**Excerpted passage**
Start of Block
We propose to minimize the Wasserstein distance between two logit distributions \(Q_{\theta }\#\mathcal {D}^{{\mathcal {X}}}_S\) and \(Q_{\theta }\#\mathcal {D}^{{\mathcal {X}}}_A\), to build a robust model, respectively. We use the push-forward notation \(\#\) for transferring measures \(\mathcal {D}^{{\mathcal {X}}}_S\) and \(\mathcal {D}^{{\mathcal {X}}}_A\) on input space \(\mathcal {X}\) toward logit space \(\mathcal {Z}\) by using parametrized network \(Q_{\theta }\). Then the Wasserstein distance between two logit distributions can be written as

$$\begin{aligned}&W_1(Q_\theta \# \mathcal {D}^{{\mathcal {X}}}_S, Q_\theta \#\mathcal {D}^{{\mathcal {X}}}_A) \nonumber \\&\quad = \sup _{f\in \textrm{Lip1}} \mathbb {E}_{z \sim Q_\theta \#\mathcal {D}^{{\mathcal {X}}}_S}[f(z)] - \mathbb {E}_{z \sim Q_\theta \#\mathcal {D}^{{\mathcal {X}}}_A}[f(z)]\nonumber \\&\quad = \sup _{f\in \textrm{Lip1}} \mathbb {E}_{x \sim \mathcal {D}^{{\mathcal {X}}}_S}[f(Q_{\theta }(x))] -\mathbb {E}_{x \sim \mathcal {D}^{{\mathcal {X}}}_A}[f(Q_{\theta }(x))] \end{aligned}$$
(6)

Wasserstein distance is weaker than many other distance metrics between probability distributions, such as Jensen–Shannon divergence and total variation distance. Furthermore, convergence with respect to the topology induced by Wasserstein distance is equivalent to convergence in a distribution. Therefore, it is not only an appropriate metric for the distribution space, but also has better convergence properties, particularly for distributions with low-dimensional supports (Arjovsky and Bottou 2017).

3.3 Upper bound on robust training

In this section, we present an upper bound on objective of robust training. Adversarial risk of a hypothesis \(h\in \mathcal {H}\) in a domain \(\mathcal {D}_S=\langle \mathcal {D}^{{\mathcal {X}}}_S,c^*\rangle\) is defined as follows:

$$\begin{aligned} \mathcal {R}_{robust}(h;\mathcal {D}_S) = \mathbb {E}_{(x,y) \sim \mathcal {D}_S}[\max _{x'\in \mathbb {B}(x)} l(h(x'),y)]. \end{aligned}$$
(7)
End of Block
**Raw data**
Start of Block
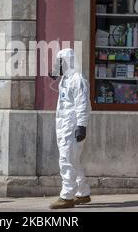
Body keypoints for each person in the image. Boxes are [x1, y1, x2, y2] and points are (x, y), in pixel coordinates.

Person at [48, 48, 91, 209]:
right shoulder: (65, 80)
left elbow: (82, 104)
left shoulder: (77, 80)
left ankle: (66, 196)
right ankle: (83, 192)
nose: (58, 65)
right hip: (65, 125)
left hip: (72, 127)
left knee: (66, 159)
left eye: (60, 62)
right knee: (74, 160)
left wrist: (81, 125)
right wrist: (55, 72)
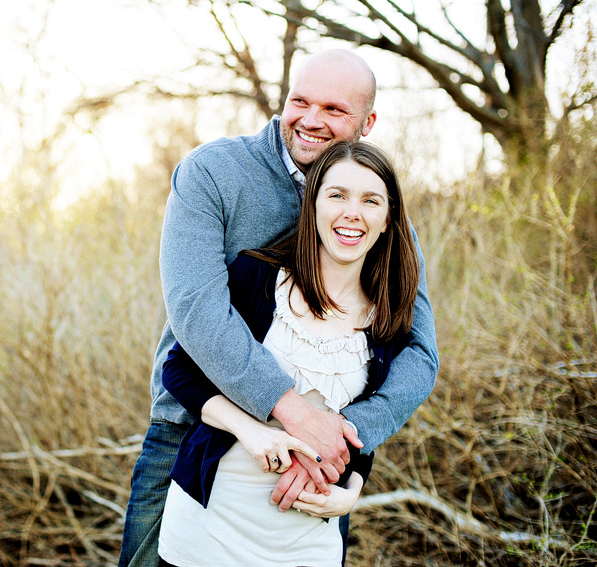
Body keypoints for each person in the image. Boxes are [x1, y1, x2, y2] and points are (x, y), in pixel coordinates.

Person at [118, 49, 439, 567]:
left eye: (335, 110)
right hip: (193, 434)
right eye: (300, 101)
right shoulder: (212, 174)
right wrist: (292, 412)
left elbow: (418, 352)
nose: (311, 120)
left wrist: (346, 442)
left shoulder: (379, 214)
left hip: (319, 462)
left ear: (367, 122)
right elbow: (195, 313)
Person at [157, 141, 420, 566]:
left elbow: (361, 424)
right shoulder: (257, 278)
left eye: (370, 200)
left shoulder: (387, 316)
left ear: (388, 219)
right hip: (209, 529)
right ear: (312, 205)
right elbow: (179, 370)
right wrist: (251, 430)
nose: (352, 212)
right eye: (337, 195)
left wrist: (351, 491)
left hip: (310, 543)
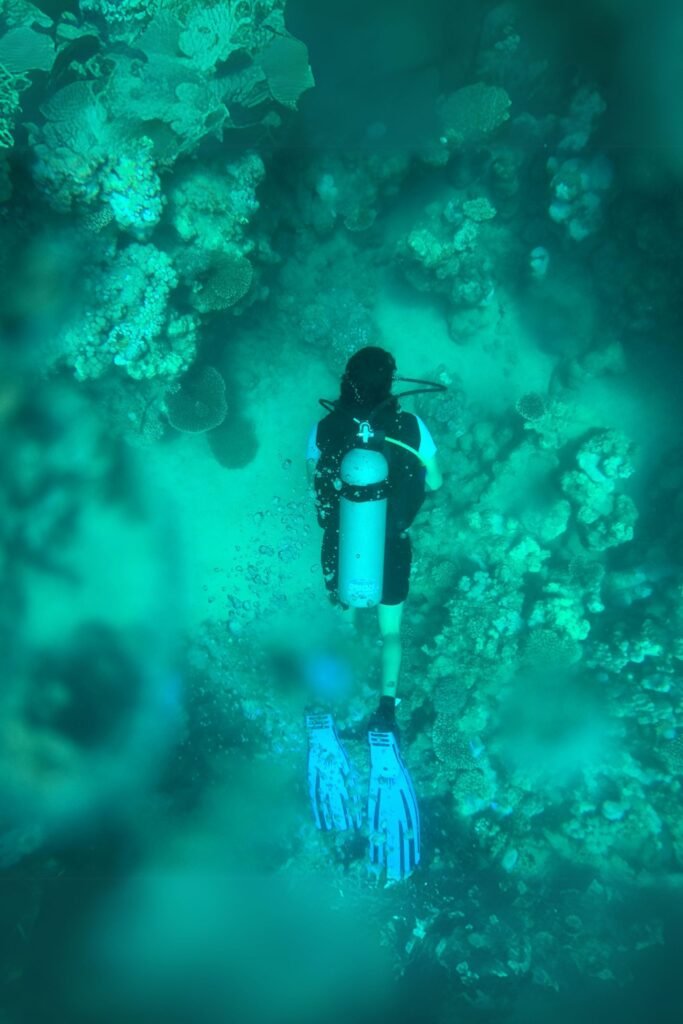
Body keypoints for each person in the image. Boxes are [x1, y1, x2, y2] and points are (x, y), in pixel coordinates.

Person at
End of Block
**Work to complete**
a – Which work does the passage on Wasserstein distance cite for the convergence properties of Wasserstein distance?
b – List every distance metric between probability distributions that the passage on Wasserstein distance names.
The rows above are separate material and have no connection to the passage on Wasserstein distance.

**Answers by item number**
a – Arjovsky and Bottou 2017.

b – Wasserstein distance, Jensen–Shannon divergence, total variation distance